Re: loading data in HBase table using APIs

Posted by abhay ratnaparkhi <ab...@gmail.com>.

Thank you for all these information.
Can you give me any example where I have only map task and I can put data in
HBase from map?
I tried following settings.

          job = new Job(conf, "Bulk Processing - Only Map.");
          job.setNumReduceTasks(0);
          job.setJarByClass(MyBulkDataLoader.class);
          //job.setMapOutputKeyClass(ImmutableBytesWritable.class);
          //job.setMapOutputValueClass(ImmutableBytesWritable.class);
          job.setOutputKeyClass(ImmutableBytesWritable.class);
          job.setOutputValueClass(Put.class);
          job.setOutputFormatClass(TableOutputFormat.class);
          Scan scan = new Scan();
          TableMapReduceUtil.initTableMapperJob((INPUT_TABLE_NAME),
scan,MyBulkLoaderMapper.class, ImmutableBytesWritable.class,Put.class, job);
          //TableMapReduceUtil.initTableReducerJob((OUTPUT_TABLE_NAME),
IdentityTableReducer.class,  job);
          LOG.info("Started " + INPUT_TABLE_NAME);
          job.waitForCompletion(true);

>From map class I am doing...

What this exercise asks >>
A – Return the part of the HBase forum post between "Posted by abhay" and "tried following settings.", inclusive.
B – In the HBase forum post, why does the job set the number of reduce tasks to 0?
C – Write the next part of the HBase forum post, starting after its last line.
The data that comes next is separate from the HBase forum post.

Material shown >>
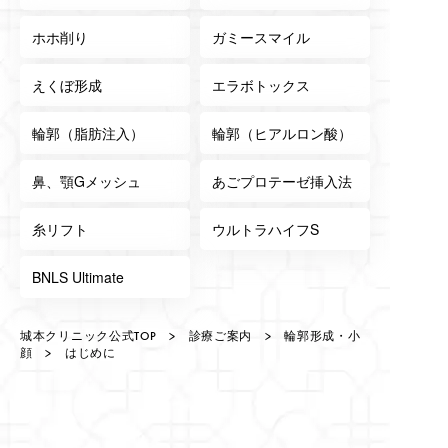
ホホ削り
ガミースマイル
えくぼ形成
エラボトックス
輪郭（脂肪注入）
輪郭（ヒアルロン酸）
鼻、顎Gメッシュ
あごプロテーゼ挿入法
糸リフト
ウルトラハイフS
BNLS Ultimate
城本クリニック公式TOP
>
診療ご案内
>
輪郭形成・小
顔
> はじめに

Written answers >>
A –
Posted by abhay ratnaparkhi <ab...@gmail.com>.

Thank you for all these information.
Can you give me any example where I have only map task and I can put data in
HBase from map?
I tried following settings.

B – The poster wants a job that has only a map task and puts data into HBase from the map. Setting the reduce tasks to 0 makes the job map-only, which the job name "Bulk Processing - Only Map." also reflects.

C –
context.write(new ImmutableBytesWritable(Bytes.toBytes(OUTPUT_TABLE_NAME)),
p);   //P is an instance of Put.

Previously I was using "IdentityTableReducer". As reduce step is not
required for bulk loading I only need to insert data in Hbase through Map
phase.
Where can I give the output table name?
 If you can give me any example that only has map task and HBase as a source
and sink that will be helpful.

Thank you.
Abhay.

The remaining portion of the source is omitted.